Exercise aim: Before anything else, drop the pictures; then return exactly the lines from the top of the listing through the line with "## 834. treaty".

Input for this task:
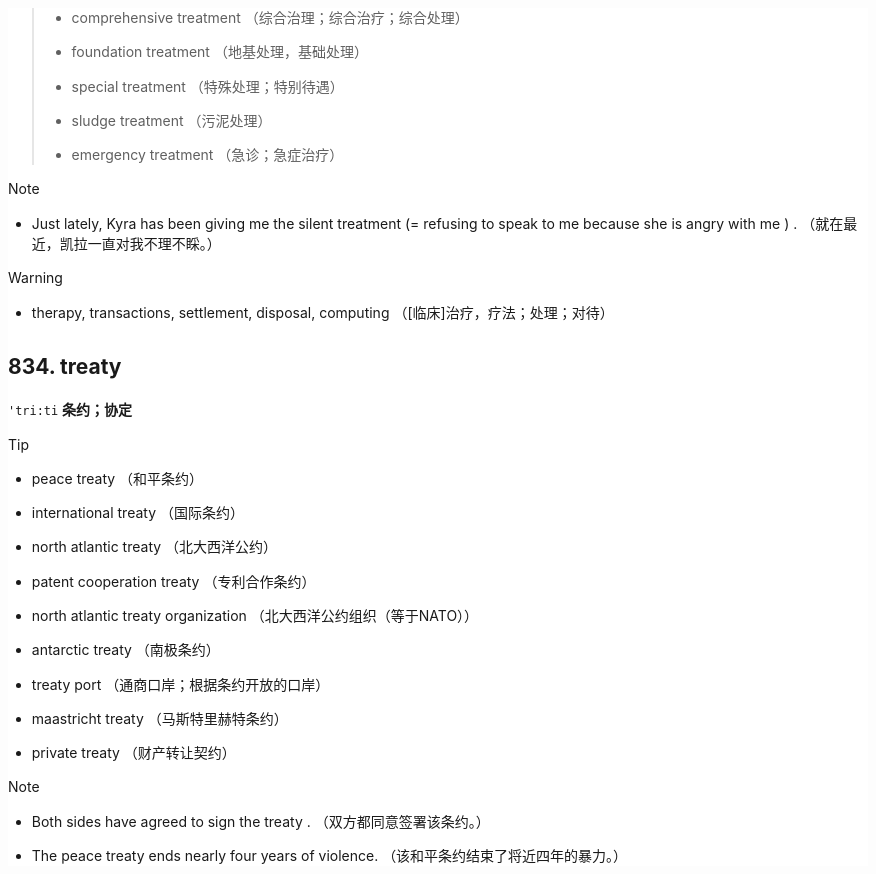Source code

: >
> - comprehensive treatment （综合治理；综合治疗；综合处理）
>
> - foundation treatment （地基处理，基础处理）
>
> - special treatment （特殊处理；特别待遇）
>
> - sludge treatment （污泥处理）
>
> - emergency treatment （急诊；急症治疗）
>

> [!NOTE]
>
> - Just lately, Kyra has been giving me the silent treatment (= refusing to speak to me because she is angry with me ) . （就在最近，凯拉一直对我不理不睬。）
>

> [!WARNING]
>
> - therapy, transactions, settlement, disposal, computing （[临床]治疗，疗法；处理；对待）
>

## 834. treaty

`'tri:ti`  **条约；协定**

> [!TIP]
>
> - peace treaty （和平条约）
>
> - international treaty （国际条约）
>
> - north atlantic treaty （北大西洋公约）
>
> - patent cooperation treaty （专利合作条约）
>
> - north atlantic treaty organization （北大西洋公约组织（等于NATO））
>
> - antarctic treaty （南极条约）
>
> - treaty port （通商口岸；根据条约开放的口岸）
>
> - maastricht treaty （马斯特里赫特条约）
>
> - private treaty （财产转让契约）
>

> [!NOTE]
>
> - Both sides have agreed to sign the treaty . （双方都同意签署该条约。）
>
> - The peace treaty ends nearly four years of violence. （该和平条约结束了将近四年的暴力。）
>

Task output:
Source code

: >
> - comprehensive treatment （综合治理；综合治疗；综合处理）
>
> - foundation treatment （地基处理，基础处理）
>
> - special treatment （特殊处理；特别待遇）
>
> - sludge treatment （污泥处理）
>
> - emergency treatment （急诊；急症治疗）
>

> [!NOTE]
>
> - Just lately, Kyra has been giving me the silent treatment (= refusing to speak to me because she is angry with me ) . （就在最近，凯拉一直对我不理不睬。）
>

> [!WARNING]
>
> - therapy, transactions, settlement, disposal, computing （[临床]治疗，疗法；处理；对待）
>

## 834. treaty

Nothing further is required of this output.